**PROBLEMS TO SOLVE**:
**A)** Duplicate the passage on sound and robot swarms word for word, from "A key challenge" to "example to recharge.".
**B)** Go on with the passage about sound-based localization for robot swarms, starting after its final sentence.

Sound is a versatile medium. In addition to being one of the primary means of communication for us humans, it serves numerous purposes for organisms across the animal kingdom. Particularly, many animals use sound to localize themselves and navigate in their environment. Bats, for example, emit ultrasonic sound pulses to move around and find food in the dark. Similar behavior can be observed in Beluga whales to avoid obstacles and locate one other.
Various animals also have a tendency to cluster together into swarms, forming a unit greater than the sum of its parts. Famously, bees agglomerate into swarms to more efficiently search for a new colony. Birds flock to evade predators. These behaviors have caught the attention of scientists for quite some time, inspiring a handful of models for crowd control, optimization and even robotics.
A key challenge in building robot swarms for practical purposes is the ability for the robots to localize themselves, not just within the swarm, but also relative to other important landmarks. Consider a scenario where a robot swarm must autonomously deploy across the surface of a table, perform some function, and then come back to its original location, for example to recharge.
We can approach this in many ways, but they each have their drawbacks. We can put cameras on the robots, for example, but that would likely incur a significant power consumption and raise privacy concerns. Alternatively, we can use some dedicated, external localization infrastructure, such as a table-mounted projector, or a special surface, but that would require an external user to initially set up this infrastructure everytime the swarm is used. Can we have a swarm localization solution that uses no external infrastructure and is less intrusive to the user’s privacy?

**SUPPLIED INFORMATION**:
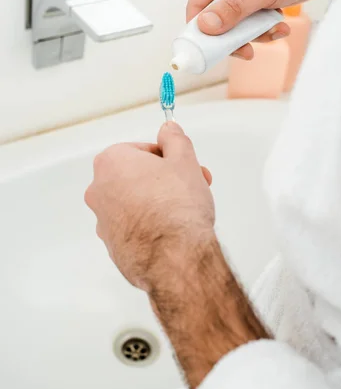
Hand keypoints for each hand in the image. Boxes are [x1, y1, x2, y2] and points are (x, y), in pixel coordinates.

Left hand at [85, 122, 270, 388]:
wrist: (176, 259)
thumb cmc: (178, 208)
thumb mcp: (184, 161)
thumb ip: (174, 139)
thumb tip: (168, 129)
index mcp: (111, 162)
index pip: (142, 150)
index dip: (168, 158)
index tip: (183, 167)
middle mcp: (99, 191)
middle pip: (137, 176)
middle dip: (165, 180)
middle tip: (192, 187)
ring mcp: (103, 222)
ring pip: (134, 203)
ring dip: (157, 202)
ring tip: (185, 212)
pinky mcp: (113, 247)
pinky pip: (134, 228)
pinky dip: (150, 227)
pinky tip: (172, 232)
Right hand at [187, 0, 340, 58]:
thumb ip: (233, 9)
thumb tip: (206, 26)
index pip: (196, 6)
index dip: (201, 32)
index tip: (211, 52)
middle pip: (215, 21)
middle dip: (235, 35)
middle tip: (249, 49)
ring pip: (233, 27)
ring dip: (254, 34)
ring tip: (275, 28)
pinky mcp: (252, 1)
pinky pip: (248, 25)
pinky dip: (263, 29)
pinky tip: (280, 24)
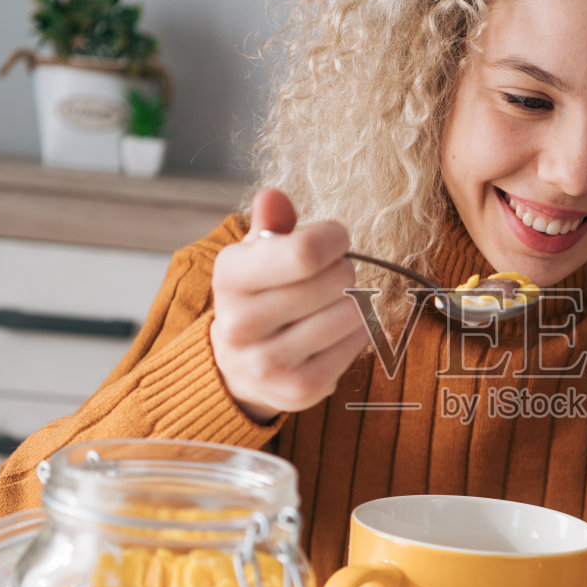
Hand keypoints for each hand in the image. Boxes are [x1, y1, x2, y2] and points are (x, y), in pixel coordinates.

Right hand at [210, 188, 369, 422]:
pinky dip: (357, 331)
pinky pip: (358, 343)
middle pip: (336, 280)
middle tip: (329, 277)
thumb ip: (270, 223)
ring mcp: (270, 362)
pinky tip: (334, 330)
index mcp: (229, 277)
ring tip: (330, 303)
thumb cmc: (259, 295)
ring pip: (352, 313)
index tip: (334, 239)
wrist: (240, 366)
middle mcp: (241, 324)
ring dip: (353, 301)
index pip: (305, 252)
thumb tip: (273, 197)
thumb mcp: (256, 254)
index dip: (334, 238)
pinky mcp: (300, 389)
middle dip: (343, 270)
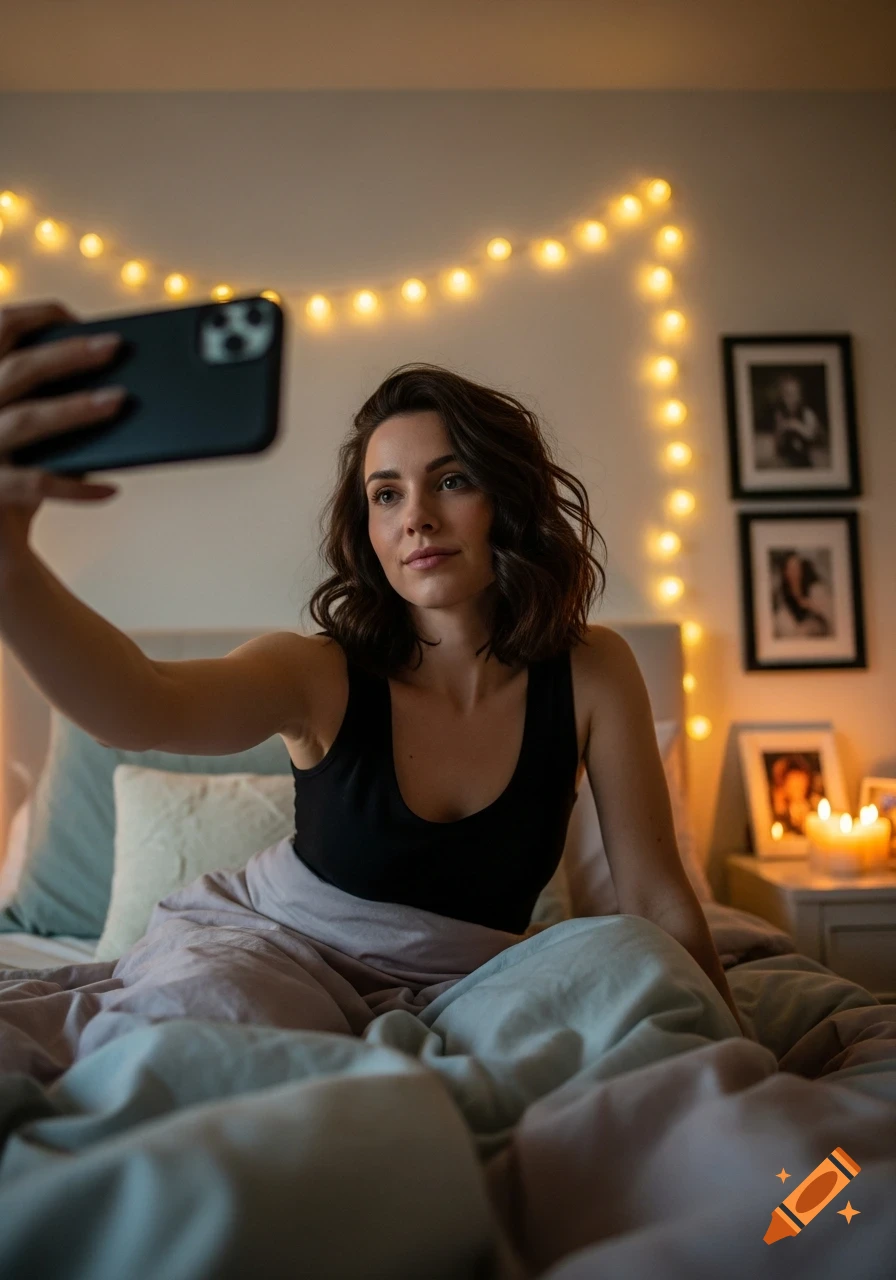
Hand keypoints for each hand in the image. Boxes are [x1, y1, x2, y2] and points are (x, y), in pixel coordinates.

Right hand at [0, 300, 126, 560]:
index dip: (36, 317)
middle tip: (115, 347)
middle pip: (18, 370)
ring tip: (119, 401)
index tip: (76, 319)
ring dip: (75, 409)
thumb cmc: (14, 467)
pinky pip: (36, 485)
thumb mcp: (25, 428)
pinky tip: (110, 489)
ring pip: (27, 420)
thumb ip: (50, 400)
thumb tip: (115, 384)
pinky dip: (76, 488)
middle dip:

**RESPONSE LIST**:
**A)**
A key challenge in building robot swarms for practical purposes is the ability for the robots to localize themselves, not just within the swarm, but also relative to other important landmarks. Consider a scenario where a robot swarm must autonomously deploy across the surface of a table, perform some function, and then come back to its original location, for example to recharge.

**B)**
To address these questions, we introduce the acoustic swarm. This is a swarm of seven centimeter-scale (3.0cm x 2.6cm x 3.0cm) robots, which use only sound to distribute and navigate across a surface, without using any external infrastructure. This swarm can be used to enable downstream distributed sensing tasks, such as concurrent speaker localization and separation in smart homes.
How it works
As the name suggests, the robots in the acoustic swarm use only sound to localize themselves and navigate across a common table. Each robot is equipped with 1 speaker and 2 microphones. Internally, the robots send each other timing information to agree on a common global clock, which never drifts more than 16 microseconds. The robots emit high-frequency chirps in a coordinated manner that other robots can hear to estimate the distances between pairs of robots. Once that is done, the swarm uses multiple such 1-dimensional distance estimates to obtain 2-dimensional position estimates for each robot. Combined with data from an on-board inertial measurement unit (IMU), the robots move out of and back to a 3D printed base station.
Suppose the robotic swarm is distributed across a surface. To localize themselves, each robot emits a 32ms long 15-30kHz frequency modulated continuous wave signal. In that time frame, each robot records using their microphones and uses channel estimation to get the time-of-flight of this chirp signal. Since we know the speed of sound in air, we can use this time difference to calculate the distance between the chirping robot and every other robot in the swarm.
To obtain the 2D positions from this distance calculation mechanism, the robots coordinate to send out chirps one by one. Once we have the distance between every pair of robots, we use the outlier-aware SMACOF algorithm to obtain the 2D geometry which best fits the observed distances. However, such a method is only accurate up to some rotation of the positions, i.e. there is no global reference frame to disambiguate the overall orientation of the swarm.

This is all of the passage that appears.